General Libraries

Libraries contain code which is often required by more than one program. This has the advantage that each program doesn't need to duplicate code (and risk introducing bugs), it just has to call functions from the libraries installed on the system. The most obvious example of a set of libraries is glibc which is installed during the LFS book. This contains all of the C library functions which programs use.

There are two types of libraries: static and shared. Shared libraries (usually libXXX.so) are loaded into memory from the shared copy at runtime (hence the name). Static libraries (libXXX.a ) are actually linked into the program executable file itself, thus making the program file larger. Quite often, you will find both static and shared copies of the same library on your system.

Generally, you only need to install libraries when you are installing software that needs the functionality they supply. In the BLFS book, each package is presented with a list of (known) dependencies. Thus, you can figure out which libraries you need to have before installing that program. If you are installing something without using BLFS instructions, usually the README or INSTALL file will contain details of the program's requirements.

There are certain libraries which nearly everyone will need at some point. In this chapter we list these and some others and explain why you may want to install them.

OpenSSL-0.9.7d

Introduction to OpenSSL

The OpenSSL package contains management tools and libraries relating to cryptography. These are useful for providing cryptography functions to other packages, notably OpenSSH and web browsers (for accessing secure https sites).

Package information

Installation of OpenSSL

Install OpenSSL by running the following commands:

sed 's/^passwd/openssl-passwd/' doc/apps/passwd.pod \
    > doc/apps/openssl-passwd.pod &&
rm doc/apps/passwd.pod &&
mv doc/crypto/{,openssl_}threads.pod &&
sed -i -e 's/-m486/-march=i486/' Configure &&
./config --openssldir=/etc/ssl --prefix=/usr shared &&
make MANDIR=/usr/share/man &&
make MANDIR=/usr/share/man install &&
cp -r certs /etc/ssl &&
rmdir /etc/ssl/lib

Command explanations

no-rc5 no-idea: When added to the ./config command, this will eliminate the building of those encryption methods.
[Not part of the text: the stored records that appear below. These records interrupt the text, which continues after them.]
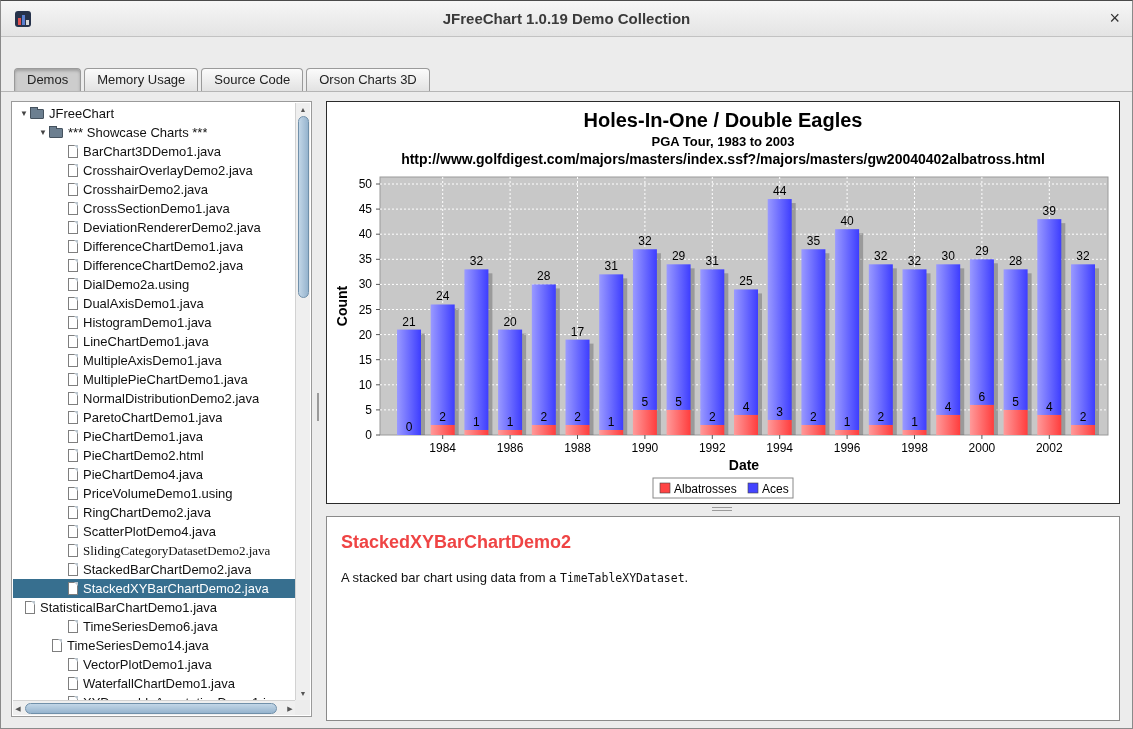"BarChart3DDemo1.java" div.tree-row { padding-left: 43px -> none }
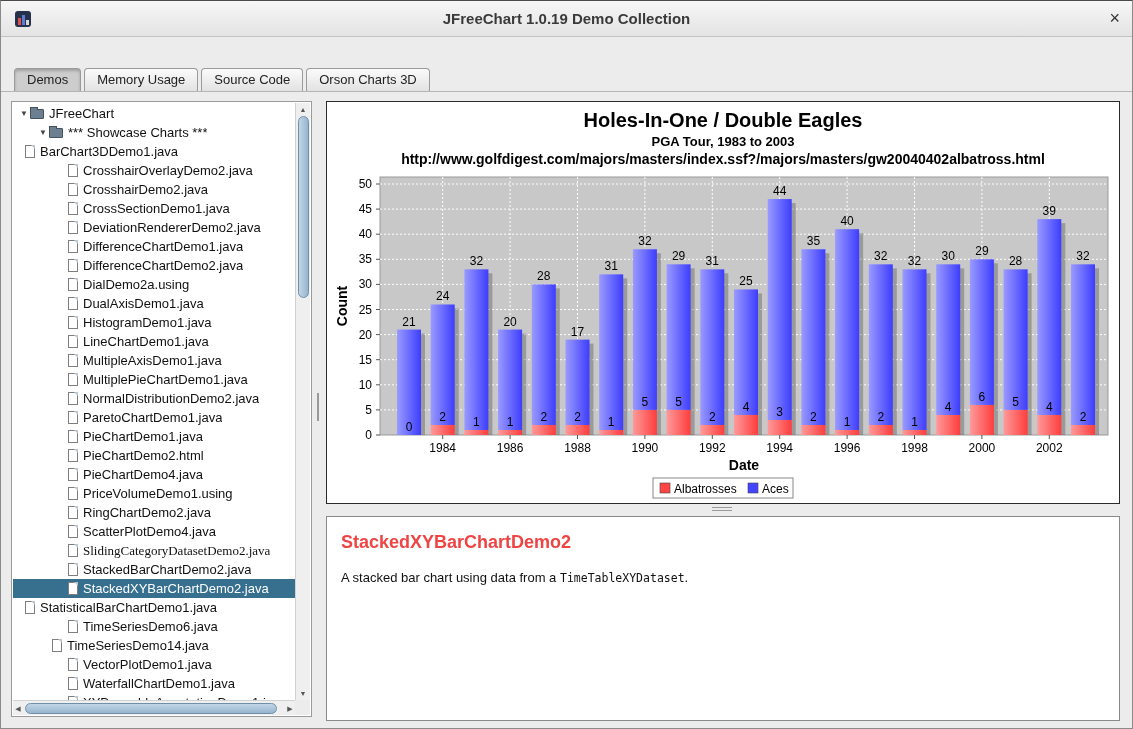"PriceVolumeDemo1.using" span.tree-label { text: PriceVolumeDemo1.using -> PriceVolumeDemo1.html }
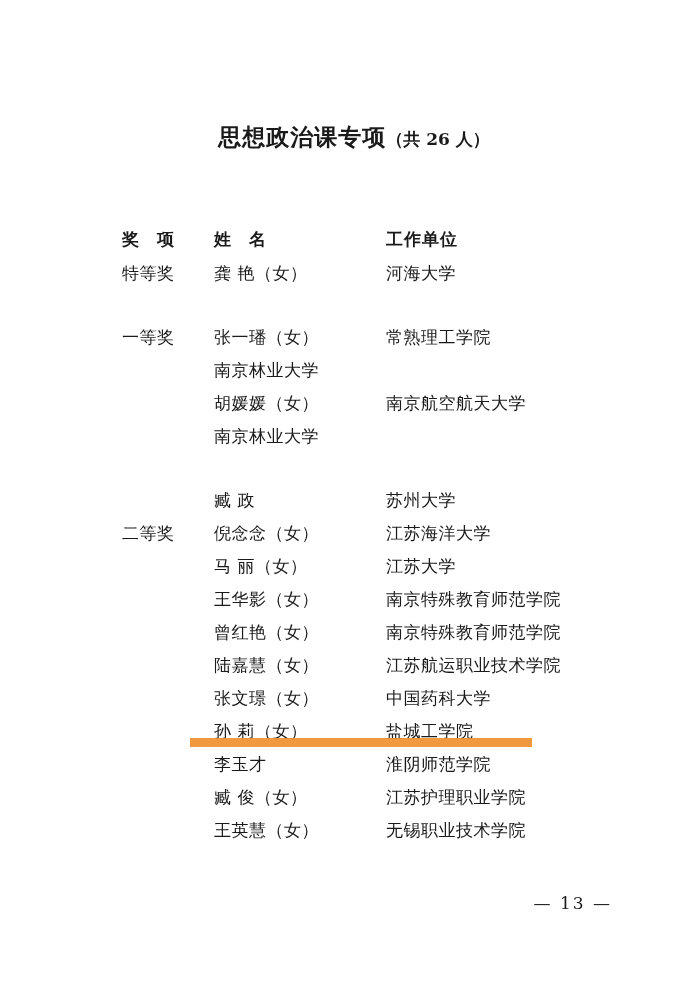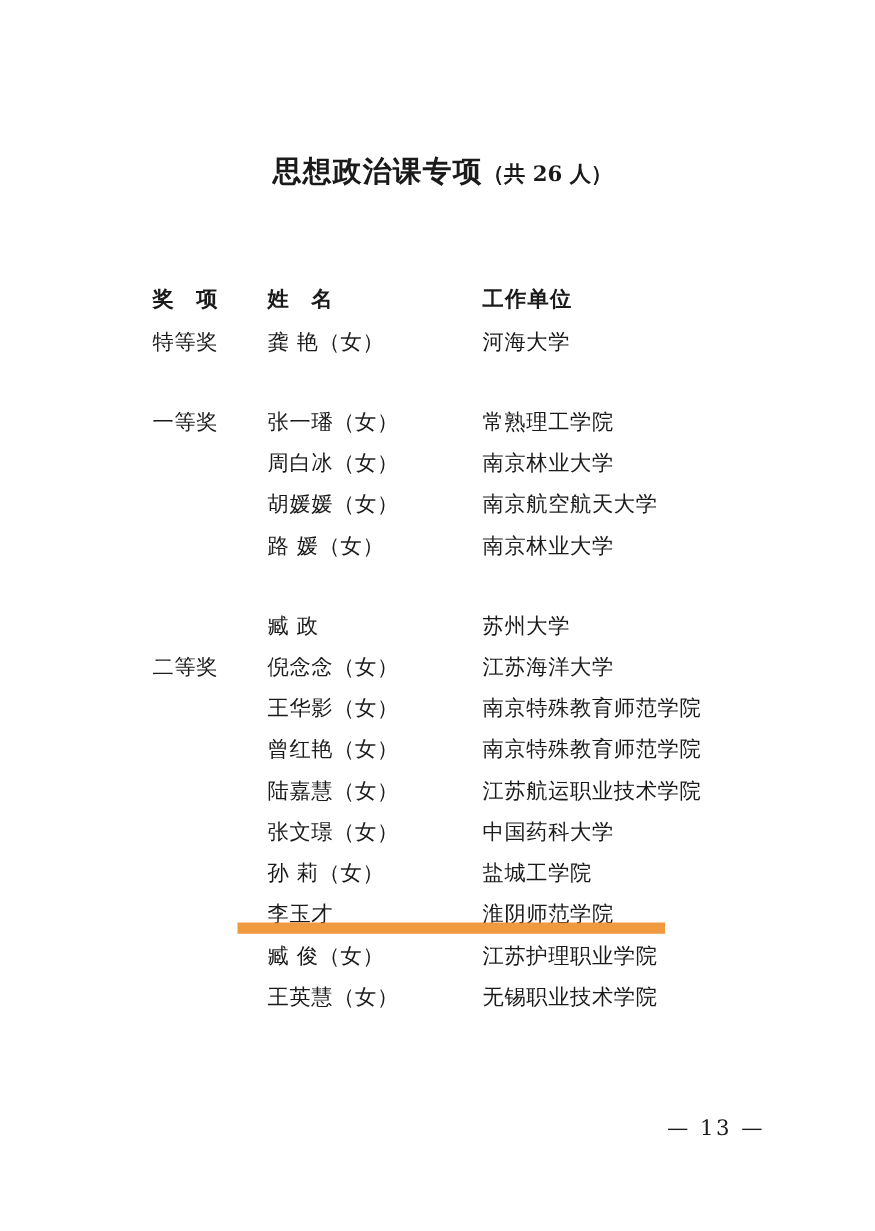"周白冰（女）" div.col-name { html: <div>周白冰（女）</div> -> none }
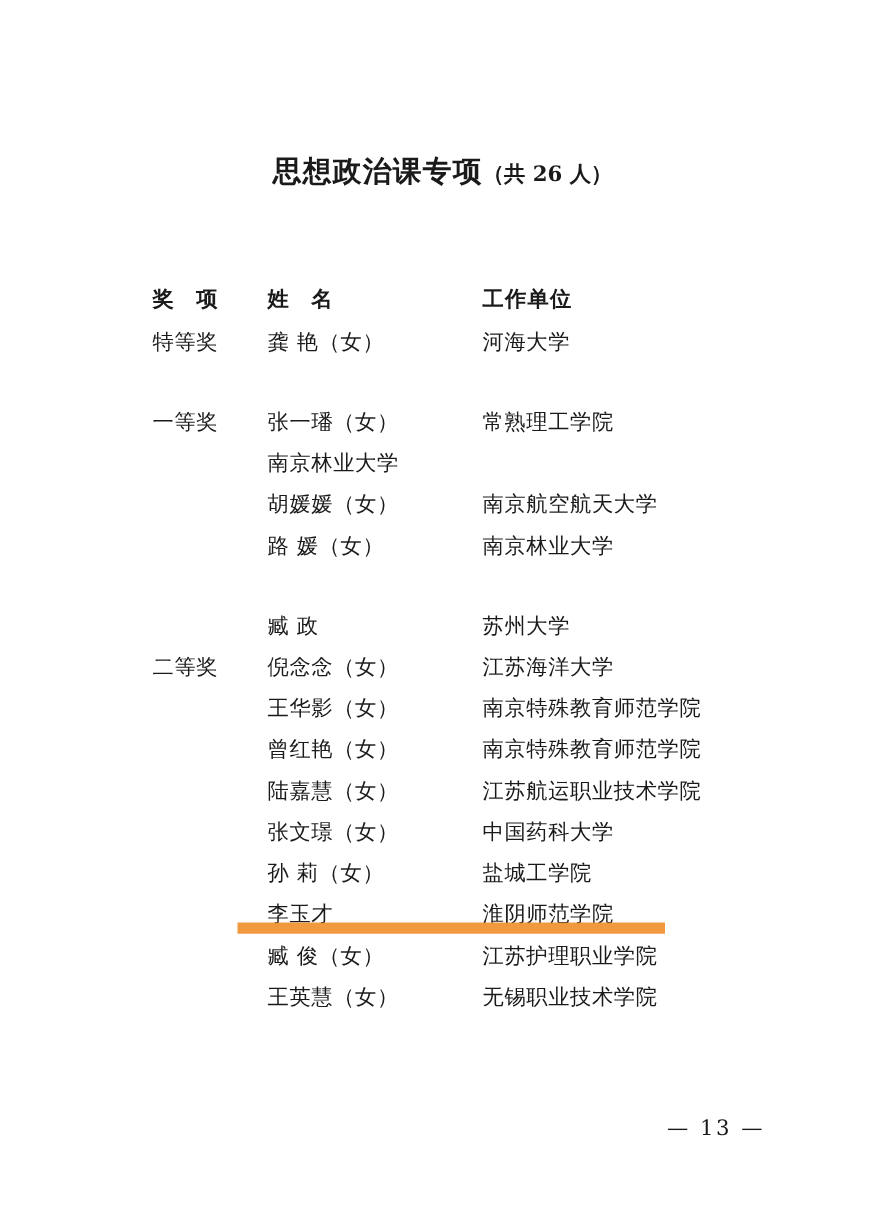"路 媛（女）" div.col-name { html: <div>路 媛（女）</div> -> none }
Patent licenses may be needed for you to utilize either of those methods in your projects.

rm doc/apps/passwd.pod: This command prevents OpenSSL from installing its passwd man page over an existing man page with the same name.

mv doc/crypto/{,openssl_}threads.pod: This commands prevents OpenSSL from overwriting an existing man page from Perl.

sed -i -e 's/-m486/-march=i486/' Configure: GCC issues a warning on every compilation because the Configure command uses deprecated -m486 instead of -march=i486.

make MANDIR=/usr/share/man
make MANDIR=/usr/share/man install

These commands install OpenSSL with the man pages in /usr/share/man instead of the default which is /etc/ssl/man.

cp -r certs /etc/ssl: The certificates must be copied manually since the install script skips this step.

rmdir /etc/ssl/lib: This is simply a tidy-up command. For some reason, the openssl install routine creates the /etc/ssl/lib directory even though the libraries have been installed in /usr/lib. We remove it to keep things nice and tidy!

Configuring OpenSSL

Config files

/etc/ssl/openssl.cnf

Configuration Information

Most people who just want to use openssl for providing functions to other programs such as OpenSSH and web browsers won't need to worry about configuring OpenSSL. Configuring OpenSSL is an advanced topic and so those who do would normally be expected to either know how to do it or to be able to find out how to do it.

Contents

The OpenSSL package contains c_rehash, openssl, libcrypto libraries and libssl libraries.

Description

c_rehash

c_rehash is a Perl script that scans all files in a directory and adds symbolic links to their hash values.

openssl

The openssl program is a command-line tool for using the various cryptography functions of OpenSSL's crypto library from the shell. It can be used for various functions which are documented in man 1 openssl.

libcrypto

The OpenSSL crypto library implements a wide range of cryptographic algorithms used in various Internet standards. The services provided by this library are used by the OpenSSL implementations of SSL, TLS and S/MIME, and they have also been used to implement OpenSSH, OpenPGP , and other cryptographic standards.

libssl

The OpenSSL SSL library implements the Secure Sockets Layer (SSL v2/v3) and Transport Layer Security (TLS v1) protocols. It provides a rich API, documentation on which can be found by running man 3 ssl.